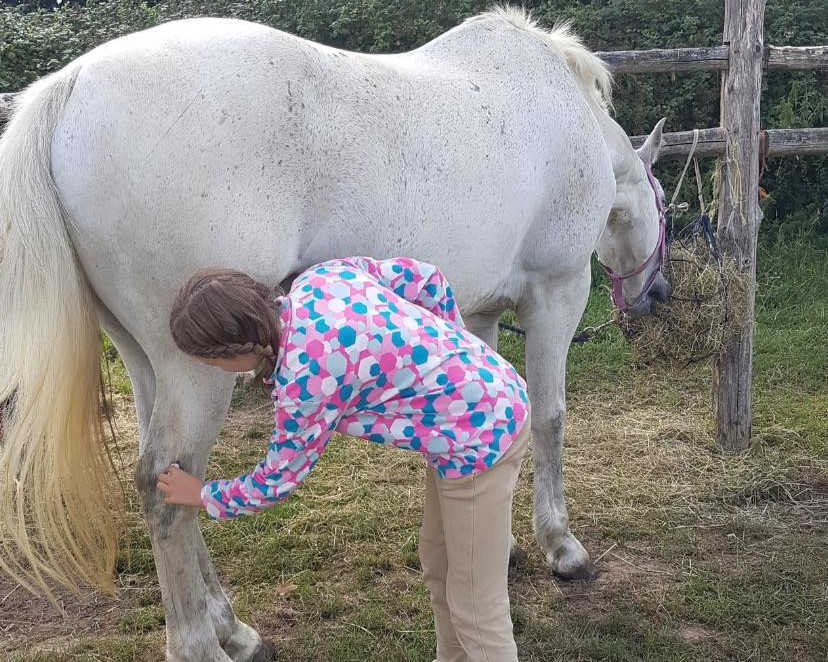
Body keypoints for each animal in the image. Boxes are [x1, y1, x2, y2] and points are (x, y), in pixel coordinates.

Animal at [0, 7, 667, 661]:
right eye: (661, 202)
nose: (655, 296)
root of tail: (73, 85)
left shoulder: (478, 313)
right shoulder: (558, 292)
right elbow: (549, 416)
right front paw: (562, 546)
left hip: (144, 362)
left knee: (173, 481)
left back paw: (233, 630)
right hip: (192, 372)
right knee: (163, 485)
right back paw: (200, 645)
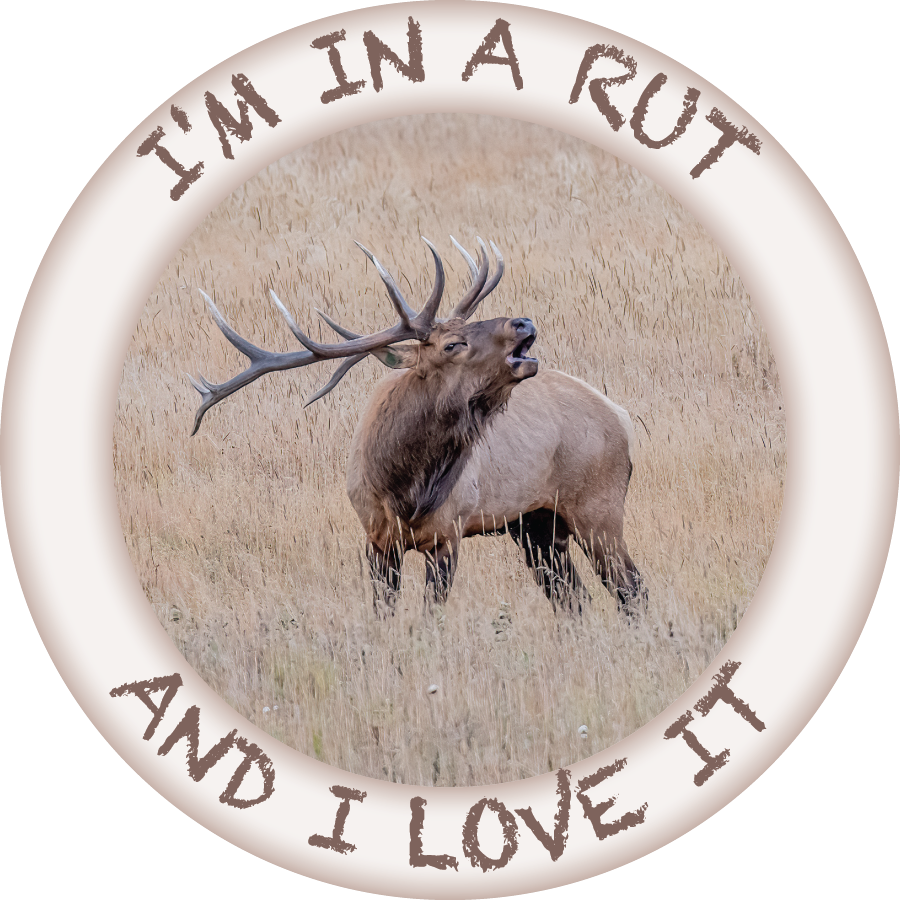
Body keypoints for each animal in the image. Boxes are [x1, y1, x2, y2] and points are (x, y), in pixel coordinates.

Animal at [189, 237, 644, 616]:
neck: (404, 488)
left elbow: (430, 618)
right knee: (574, 598)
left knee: (631, 587)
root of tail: (620, 415)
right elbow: (383, 614)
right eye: (453, 343)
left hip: (598, 506)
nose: (523, 322)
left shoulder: (448, 533)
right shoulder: (375, 537)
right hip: (535, 524)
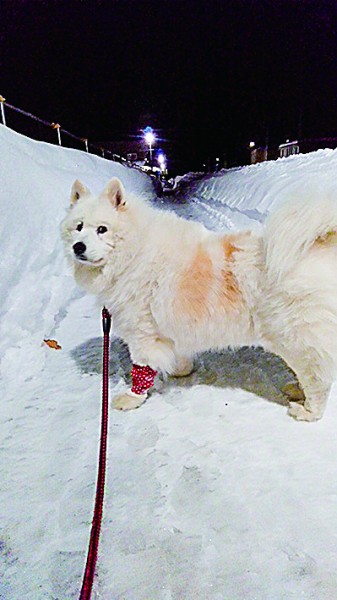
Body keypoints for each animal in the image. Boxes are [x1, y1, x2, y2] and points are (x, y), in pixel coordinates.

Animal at [60, 177, 337, 422]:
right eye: (79, 227)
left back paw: (307, 411)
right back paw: (295, 389)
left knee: (318, 378)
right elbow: (179, 353)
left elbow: (141, 368)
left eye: (102, 229)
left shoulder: (142, 333)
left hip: (293, 337)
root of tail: (320, 247)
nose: (78, 247)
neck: (134, 254)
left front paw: (131, 398)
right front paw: (181, 370)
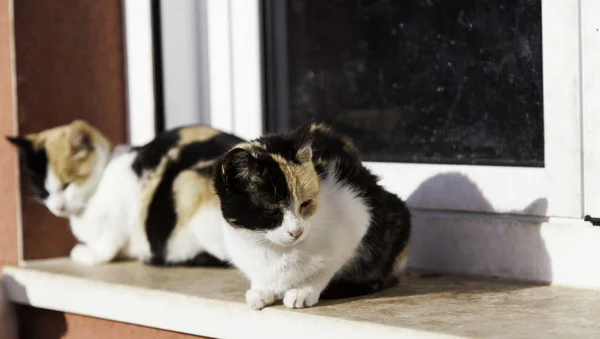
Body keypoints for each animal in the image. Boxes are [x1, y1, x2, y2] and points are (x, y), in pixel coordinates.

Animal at [6, 121, 241, 266]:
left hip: (188, 188)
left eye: (67, 185)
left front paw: (87, 253)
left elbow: (108, 244)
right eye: (43, 191)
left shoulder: (120, 211)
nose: (58, 207)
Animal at [213, 123, 410, 310]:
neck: (277, 250)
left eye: (305, 203)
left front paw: (303, 290)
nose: (296, 232)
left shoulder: (358, 216)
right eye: (271, 211)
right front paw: (261, 290)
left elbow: (325, 267)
◆ ◆ ◆ ◆ ◆ ◆ ◆
_Aim of the task_
Give only the number of lines above holding "back".

_Exercise result_
4